Atlas Shrugged is the astounding story of a man who said that he would stop the motor of the world--and did. Tremendous in scope, breathtaking in its suspense, Atlas Shrugged stretches the boundaries further than any book you have ever read. It is a mystery, not about the murder of a man's body, but about the murder--and rebirth--of man's spirit.
* Atlas Shrugged is the "second most influential book for Americans today" after the Bible, according to a joint survey conducted by the Library of Congress and the Book of the Month Club
Middlesex by Jeffrey Eugenides:
"In the spring of 1974, Calliope Stephanides, a student at a girls' school in Grosse Pointe, finds herself drawn to a chain-smoking, strawberry blond clasmate with a gift for acting. The passion that furtively develops between them--along with Callie's failure to develop--leads Callie to suspect that she is not like other girls. In fact, she is not really a girl at all."
The Known World by Edward P. Jones
"Henry Townsend, a black farmer, bootmaker, and former slave, has a fondness for Paradise Lost and an unusual mentor -- William Robbins, perhaps the most powerful man in antebellum Virginia's Manchester County. Under Robbins's tutelage, Henry becomes proprietor of his own plantation -- as well as of his own slaves."

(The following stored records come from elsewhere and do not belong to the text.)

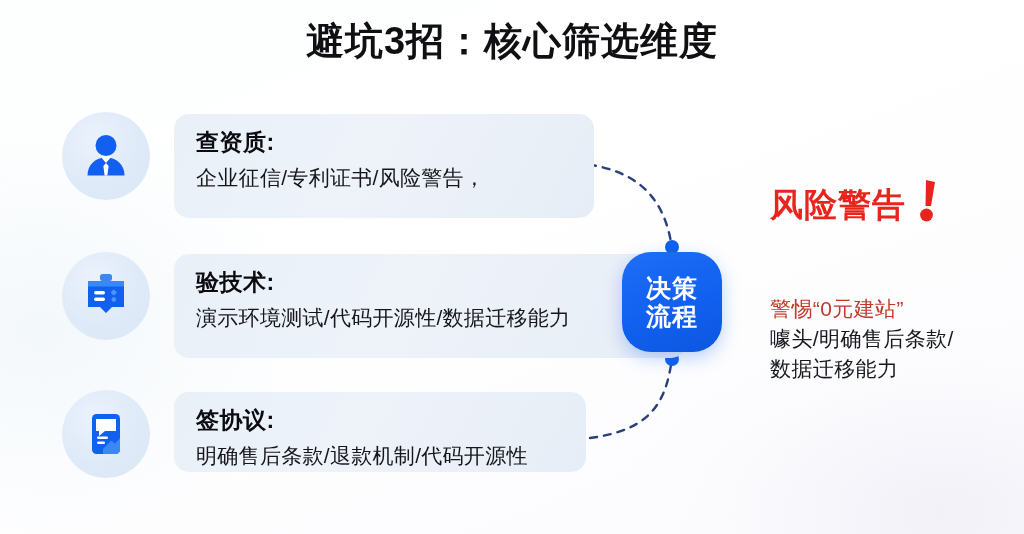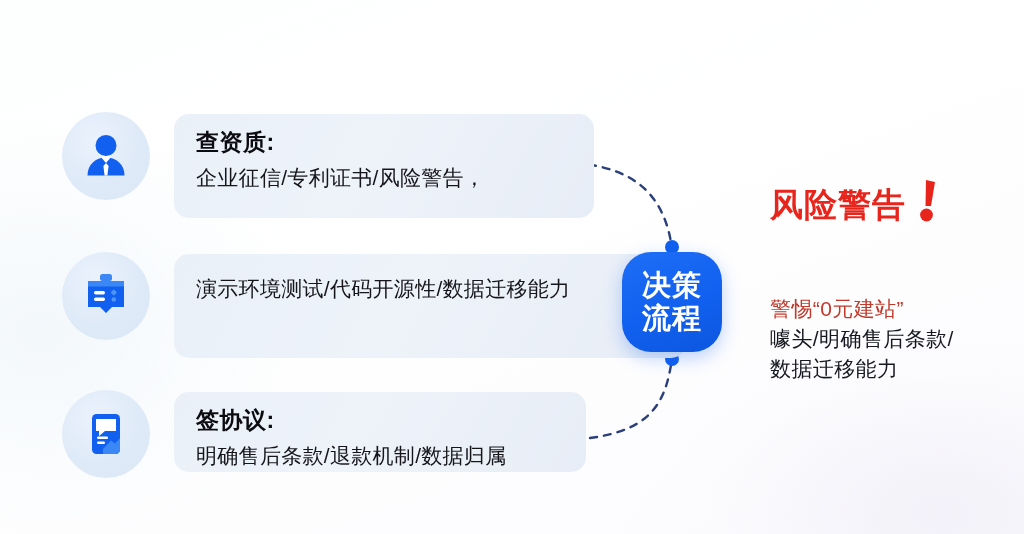--- a/index.html
+++ b/index.html
@@ -101,21 +101,21 @@
     border-radius: 29px;
     background: linear-gradient(160deg, #1f6ef7 0%, #1160ef 55%, #0d57e0 100%);
     box-shadow: 0 6px 18px rgba(18, 92, 235, 0.28);
     display: flex;
     flex-direction: column;
     align-items: center;
     justify-content: center;
   }
   .hub-line {
     color: #ffffff;
-    font-size: 29px;
+    font-size: 25px;
     font-weight: bold;
     line-height: 1.14;
     letter-spacing: 1px;
   }
 
   
   #connectors {
     position: absolute;
     left: 0;
     top: 0;
@@ -162,20 +162,21 @@
     color: #16181f;
     line-height: 1.42;
     letter-spacing: 0.4px;
   }
 </style>
 </head>
 <body>
 
 <div id="stage">
 
+  <div id="title">避坑3招：核心筛选维度</div>
 
   <svg id="connectors" viewBox="0 0 1024 534" width="1024" height="534" aria-hidden="true">
     <path d="M575,163 C640,168 665,200 672,248" fill="none" stroke="#2a3f7a" stroke-width="2.4" stroke-dasharray="7 7" stroke-linecap="round"></path>
     <circle cx="672" cy="247" r="7" fill="#1160ef"></circle>
 
     <path d="M590,438 C650,430 666,404 672,358" fill="none" stroke="#2a3f7a" stroke-width="2.4" stroke-dasharray="7 7" stroke-linecap="round"></path>
     <circle cx="672" cy="359" r="7" fill="#1160ef"></circle>
   </svg>
 
   <div class="row" id="row-1">
@@ -203,39 +204,40 @@
           <path d="M7 10 L43 10 L43 36 L31 36 L25 42 L19 36 L7 36 Z" fill="#1160ef"></path>
           <rect x="7" y="10" width="36" height="5.5" fill="#3a87f5"></rect>
           <rect x="13" y="20" width="11" height="3.4" rx="1.7" fill="#ffffff"></rect>
           <rect x="13" y="26.5" width="11" height="3.4" rx="1.7" fill="#ffffff"></rect>
           <rect x="30.5" y="19.2" width="4.6" height="4.6" rx="1" fill="#4d95f7" transform="rotate(45 32.8 21.5)"></rect>
           <circle cx="32.8" cy="28.5" r="2.3" fill="#4d95f7"></circle>
         </svg>
       </span>
     </div>
     <div class="card" id="card-2">
+      <div class="card-title">验技术:</div>
       <div class="card-desc">演示环境测试/代码开源性/数据迁移能力</div>
     </div>
   </div>
 
   <div class="row" id="row-3">
     <div class="icon-badge">
       <span>
         <svg width="50" height="50" viewBox="0 0 50 50">
           <rect x="11" y="5" width="28" height="40" rx="4.5" fill="#1160ef"></rect>
           <path d="M15 10 L35 10 L35 22 L24 22 L18 27 L18 22 L15 22 Z" fill="#ffffff"></path>
           <rect x="16" y="27.5" width="11" height="2.4" rx="1.2" fill="#ffffff"></rect>
           <rect x="16" y="32.5" width="8" height="2.4" rx="1.2" fill="#ffffff"></rect>
           <path d="M22 40 L30 31.5 L34 34.5 L39 29 L39 41 C39 43.2 37.2 45 35 45 L22 45 Z" fill="#3a87f5"></path>
         </svg>
       </span>
     </div>
     <div class="card" id="card-3">
       <div class="card-title">签协议:</div>
-      <div class="card-desc">明确售后条款/退款机制/数据归属</div>
+      <div class="card-desc">明确售后条款/退款机制/代码开源性</div>
     </div>
   </div>
 
   <div id="hub">
     <div class="hub-line">决策</div>
     <div class="hub-line">流程</div>
   </div>
 
   <div id="warning-panel">
     <div id="warning-heading-wrap">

Interpreter of Maladies by Jhumpa Lahiri
"Traveling from India to New England and back again, the stories in this extraordinary debut collection unerringly chart the emotional journeys of characters seeking love beyond the barriers of nations and generations. Imbued with the sensual details of Indian culture"
Of Mice And Men - John Steinbeck
Of Mice and Men is a novel by John Steinbeck written in 1937 which tells the story of George and Lennie, two of many men displaced by the Great Depression. Lennie is a large man with the mind of a child, and George is a small man with a quick wit. The title of the story refers to a line in "To a Mouse" by the Scottish poet Robert Burns.